* _WHAT TO DO_
If an entry holds a picture, leave the picture out and copy the rest exactly.

* _DATA FOR REVIEW_
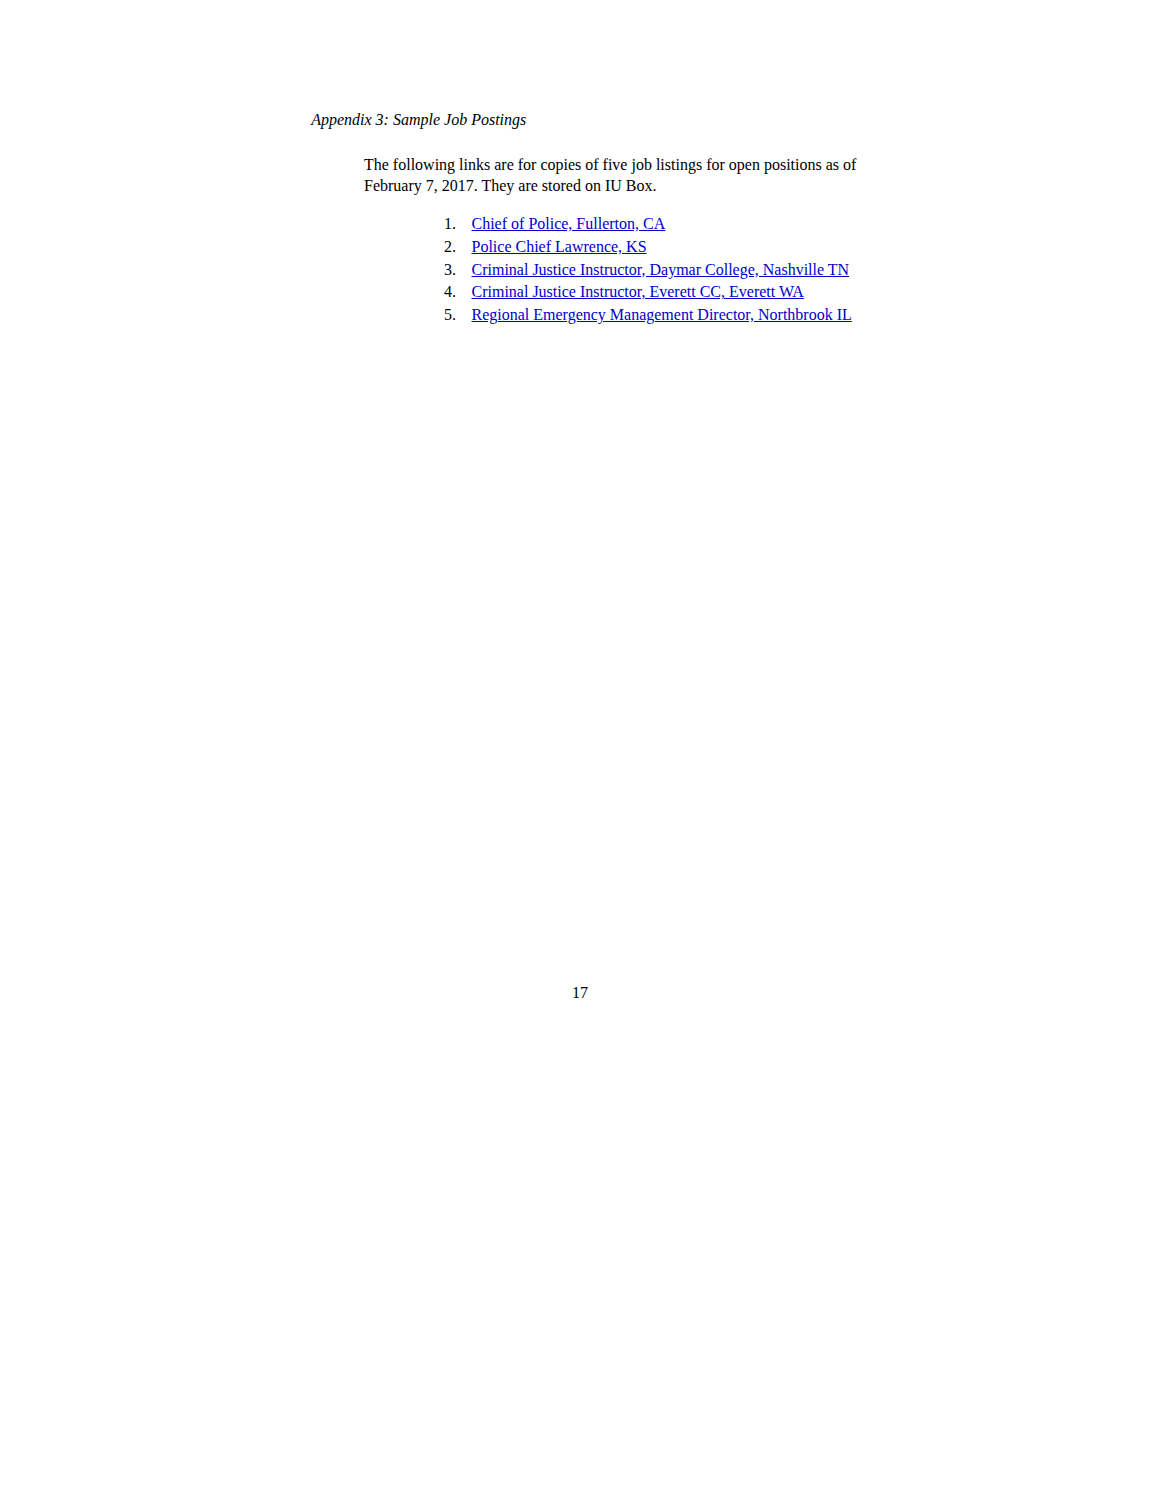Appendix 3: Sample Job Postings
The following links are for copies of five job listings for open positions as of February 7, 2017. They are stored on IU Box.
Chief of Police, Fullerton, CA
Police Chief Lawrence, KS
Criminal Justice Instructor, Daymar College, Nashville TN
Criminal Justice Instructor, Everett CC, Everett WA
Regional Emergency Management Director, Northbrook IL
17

* _ANSWER TO THIS EXERCISE_
Appendix 3: Sample Job Postings
The following links are for copies of five job listings for open positions as of February 7, 2017. They are stored on IU Box.
Chief of Police, Fullerton, CA
Police Chief Lawrence, KS
Criminal Justice Instructor, Daymar College, Nashville TN
Criminal Justice Instructor, Everett CC, Everett WA
Regional Emergency Management Director, Northbrook IL
17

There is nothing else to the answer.